3.2、创建公共模块 realtime-common
新建子模块 realtime-common ,导入依赖,这里的依赖不需要写版本号,因为我们都是继承自父工程 gmall2024-realtime 的,它帮我们进行了版本管理。
<?xml version="1.0" encoding="UTF-8"?> <project xmlns="http://maven.apache.org/POM/4.0.0" xmlns:xsi="http://www.w3.org/2001/XMLSchema-instance" xsi:schemaLocation="http://maven.apache.org/POM/4.0.0 http://maven.apache.org/xsd/maven-4.0.0.xsd"> <parent> <artifactId>gmall2024-realtime</artifactId> <groupId>org.lyh</groupId> <version>1.0-SNAPSHOT</version> </parent> <modelVersion>4.0.0</modelVersion> <artifactId>realtime-common</artifactId> <properties> <maven.compiler.source>8</maven.compiler.source> <maven.compiler.target>8</maven.compiler.target> </properties> <dependencies> <dependency> <groupId>com.alibaba</groupId> <artifactId>fastjson</artifactId> </dependency> <dependency> <groupId>org.apache.flink</groupId> <artifactId>flink-connector-kafka</artifactId> </dependency> <dependency> <groupId>com.ververica</groupId> <artifactId>flink-connector-mysql-cdc</artifactId> </dependency> <!-- hbase 依赖--> <dependency> <groupId>org.apache.hbase</groupId> <artifactId>hbase-client</artifactId> </dependency> <dependency> <groupId>org.apache.flink</groupId> <artifactId>flink-connector-hbase-2.2</artifactId> </dependency> <!-- https://mvnrepository.com/artifact/org.apache.doris/flink-doris-connector-1.17 --> <dependency> <groupId>org.apache.doris</groupId> <artifactId>flink-doris-connector-1.17</artifactId> </dependency> <dependency> <groupId>commons-beanutils</groupId> <artifactId>commons-beanutils</artifactId> </dependency> <dependency> <groupId>com.janeluo</groupId> <artifactId>ikanalyzer</artifactId> </dependency> <dependency> <groupId>redis.clients</groupId> <artifactId>jedis</artifactId> </dependency> <dependency> <groupId>io.lettuce</groupId> <artifactId>lettuce-core</artifactId> </dependency> </dependencies> </project>
在 realtime-common 模块中,除了要把一些公共的包导进来,还需要把一些全局使用的东西配置一下,比如 log4j 和一些公共的类库:
log4j.appender.stdout=org.apache.log4j.ConsoleAppender log4j.appender.stdout.target=System.out log4j.appender.stdout.layout=org.apache.log4j.PatternLayout log4j.appender.stdout.layout.ConversionPattern=%d{yyyy-MM-dd HH:mm:ss} %10p (%c:%M) - %m%n log4j.rootLogger=error,stdout
3.3、创建其它子模块
新建子模块 realtime-dim、这些模块都不再需要导入所以依赖了,只需要继承导入 realtime-common 模块即可。

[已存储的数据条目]
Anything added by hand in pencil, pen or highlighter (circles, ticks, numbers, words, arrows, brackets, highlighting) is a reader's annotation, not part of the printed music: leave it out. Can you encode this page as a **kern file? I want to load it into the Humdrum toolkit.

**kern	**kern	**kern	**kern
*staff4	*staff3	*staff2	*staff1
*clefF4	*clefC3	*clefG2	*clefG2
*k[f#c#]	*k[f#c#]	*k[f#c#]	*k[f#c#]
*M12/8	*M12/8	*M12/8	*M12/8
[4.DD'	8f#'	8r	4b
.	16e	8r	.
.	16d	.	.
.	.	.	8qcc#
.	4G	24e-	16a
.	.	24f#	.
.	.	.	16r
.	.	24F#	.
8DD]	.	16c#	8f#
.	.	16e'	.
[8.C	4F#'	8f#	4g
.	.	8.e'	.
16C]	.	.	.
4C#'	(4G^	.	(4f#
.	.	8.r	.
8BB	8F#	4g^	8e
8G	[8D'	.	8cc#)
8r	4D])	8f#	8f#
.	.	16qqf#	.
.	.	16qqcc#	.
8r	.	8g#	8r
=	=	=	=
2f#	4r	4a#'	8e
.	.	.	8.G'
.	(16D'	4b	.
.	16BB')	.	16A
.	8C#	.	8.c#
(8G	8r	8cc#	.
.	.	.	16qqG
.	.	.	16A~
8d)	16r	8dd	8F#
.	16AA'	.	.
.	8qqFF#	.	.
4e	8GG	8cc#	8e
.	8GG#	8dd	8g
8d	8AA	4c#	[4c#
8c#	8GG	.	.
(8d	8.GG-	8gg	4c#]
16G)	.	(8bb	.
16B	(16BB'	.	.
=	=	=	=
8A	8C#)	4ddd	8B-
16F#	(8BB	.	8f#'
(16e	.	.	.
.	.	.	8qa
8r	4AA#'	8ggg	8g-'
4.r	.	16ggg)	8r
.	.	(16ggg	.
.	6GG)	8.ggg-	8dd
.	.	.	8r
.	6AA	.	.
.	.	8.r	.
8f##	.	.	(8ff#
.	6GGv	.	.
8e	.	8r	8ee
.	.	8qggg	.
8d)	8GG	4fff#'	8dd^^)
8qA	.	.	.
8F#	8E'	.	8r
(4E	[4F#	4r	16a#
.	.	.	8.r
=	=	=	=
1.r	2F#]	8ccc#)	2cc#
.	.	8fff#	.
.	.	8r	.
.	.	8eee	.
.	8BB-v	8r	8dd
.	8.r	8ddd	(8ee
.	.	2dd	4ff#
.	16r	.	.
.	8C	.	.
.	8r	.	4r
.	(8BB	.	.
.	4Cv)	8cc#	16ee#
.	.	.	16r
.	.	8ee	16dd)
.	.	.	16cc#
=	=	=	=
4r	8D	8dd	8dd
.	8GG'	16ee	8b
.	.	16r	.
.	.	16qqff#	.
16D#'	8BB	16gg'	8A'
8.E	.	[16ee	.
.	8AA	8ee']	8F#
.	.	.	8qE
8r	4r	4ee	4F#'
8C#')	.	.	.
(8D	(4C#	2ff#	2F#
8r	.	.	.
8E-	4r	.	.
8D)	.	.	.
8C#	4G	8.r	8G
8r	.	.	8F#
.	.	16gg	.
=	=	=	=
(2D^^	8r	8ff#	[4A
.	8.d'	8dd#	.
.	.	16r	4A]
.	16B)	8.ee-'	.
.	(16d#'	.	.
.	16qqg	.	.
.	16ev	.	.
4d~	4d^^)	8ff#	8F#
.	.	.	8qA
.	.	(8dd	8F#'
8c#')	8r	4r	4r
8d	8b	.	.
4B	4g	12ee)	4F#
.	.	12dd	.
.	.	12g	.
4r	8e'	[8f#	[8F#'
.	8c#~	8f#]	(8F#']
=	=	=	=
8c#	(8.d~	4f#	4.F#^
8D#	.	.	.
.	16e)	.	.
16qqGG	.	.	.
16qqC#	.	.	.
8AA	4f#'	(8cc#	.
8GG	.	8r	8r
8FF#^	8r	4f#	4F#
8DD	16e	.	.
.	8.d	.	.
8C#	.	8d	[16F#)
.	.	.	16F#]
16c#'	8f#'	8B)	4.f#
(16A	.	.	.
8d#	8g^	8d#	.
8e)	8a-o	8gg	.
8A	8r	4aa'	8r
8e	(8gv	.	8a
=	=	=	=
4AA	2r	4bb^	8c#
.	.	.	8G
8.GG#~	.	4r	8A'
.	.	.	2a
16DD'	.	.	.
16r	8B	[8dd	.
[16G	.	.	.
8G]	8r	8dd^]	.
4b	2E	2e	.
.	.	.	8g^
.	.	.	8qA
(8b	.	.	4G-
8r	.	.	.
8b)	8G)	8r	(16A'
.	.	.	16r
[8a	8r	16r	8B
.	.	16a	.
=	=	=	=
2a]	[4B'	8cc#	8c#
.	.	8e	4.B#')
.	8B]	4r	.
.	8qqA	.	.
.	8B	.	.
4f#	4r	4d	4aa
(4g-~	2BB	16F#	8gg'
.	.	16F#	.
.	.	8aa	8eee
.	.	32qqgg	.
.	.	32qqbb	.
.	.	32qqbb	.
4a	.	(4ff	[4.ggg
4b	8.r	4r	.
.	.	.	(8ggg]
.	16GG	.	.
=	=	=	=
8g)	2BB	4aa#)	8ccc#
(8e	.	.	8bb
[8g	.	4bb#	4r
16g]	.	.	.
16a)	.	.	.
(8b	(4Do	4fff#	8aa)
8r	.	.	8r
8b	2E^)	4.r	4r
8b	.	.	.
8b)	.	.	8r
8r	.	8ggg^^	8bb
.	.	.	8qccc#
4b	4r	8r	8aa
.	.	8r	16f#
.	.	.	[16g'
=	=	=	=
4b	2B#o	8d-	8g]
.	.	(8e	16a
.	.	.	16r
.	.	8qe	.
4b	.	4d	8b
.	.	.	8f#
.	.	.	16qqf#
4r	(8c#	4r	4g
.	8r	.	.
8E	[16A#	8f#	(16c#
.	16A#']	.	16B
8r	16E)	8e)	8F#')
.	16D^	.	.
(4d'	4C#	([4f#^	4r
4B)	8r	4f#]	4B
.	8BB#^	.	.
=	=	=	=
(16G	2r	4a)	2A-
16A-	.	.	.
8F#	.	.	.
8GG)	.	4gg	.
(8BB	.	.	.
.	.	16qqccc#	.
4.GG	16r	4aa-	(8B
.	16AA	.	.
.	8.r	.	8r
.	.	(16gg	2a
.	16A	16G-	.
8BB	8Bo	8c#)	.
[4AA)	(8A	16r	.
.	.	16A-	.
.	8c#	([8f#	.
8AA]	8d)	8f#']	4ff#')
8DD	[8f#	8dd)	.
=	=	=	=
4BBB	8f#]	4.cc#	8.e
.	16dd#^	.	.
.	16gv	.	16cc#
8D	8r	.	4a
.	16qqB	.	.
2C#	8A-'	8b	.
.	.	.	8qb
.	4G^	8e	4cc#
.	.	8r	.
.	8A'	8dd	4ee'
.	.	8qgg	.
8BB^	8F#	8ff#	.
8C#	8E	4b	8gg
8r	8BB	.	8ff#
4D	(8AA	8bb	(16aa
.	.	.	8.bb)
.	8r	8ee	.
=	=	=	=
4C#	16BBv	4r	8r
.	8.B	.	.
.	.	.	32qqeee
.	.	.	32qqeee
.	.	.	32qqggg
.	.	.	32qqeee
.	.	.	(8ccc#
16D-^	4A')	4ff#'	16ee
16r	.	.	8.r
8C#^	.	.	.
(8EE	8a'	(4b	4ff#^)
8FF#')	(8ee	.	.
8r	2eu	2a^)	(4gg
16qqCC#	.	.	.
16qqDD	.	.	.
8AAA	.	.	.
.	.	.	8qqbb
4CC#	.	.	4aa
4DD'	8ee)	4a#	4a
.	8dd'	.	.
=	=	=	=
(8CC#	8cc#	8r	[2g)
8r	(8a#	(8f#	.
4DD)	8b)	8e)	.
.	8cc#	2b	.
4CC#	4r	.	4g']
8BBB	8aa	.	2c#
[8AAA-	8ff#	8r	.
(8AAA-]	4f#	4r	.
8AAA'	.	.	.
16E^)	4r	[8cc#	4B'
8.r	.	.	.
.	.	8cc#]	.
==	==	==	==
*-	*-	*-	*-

→ **任务要求**
请续写那段讲解 Maven 实时项目子模块搭建的教程节选，从"只需要继承导入 realtime-common 模块即可。"之后写起。

→ **练习答案**
<dependencies> <dependency> <groupId>org.lyh</groupId> <artifactId>realtime-common</artifactId> <version>1.0-SNAPSHOT</version> <scope>provided</scope> </dependency> </dependencies>
总结
至此,准备工作基本完成了,这一节最重要的就是学习离线数仓和实时数仓的一些区别了,比如每一层的存储方式,在离线数仓中我们不需要考虑时效性,所以存到 HDFS 当中即可,但是实时数仓考虑到时效性,我们的数据尽可能以一个流的形式被处理,所以我们的实时数仓主要借助 Kafka 以及 HBase、Redis 等一些快速或者在大数据场景下相对快速的工具进行数据存储。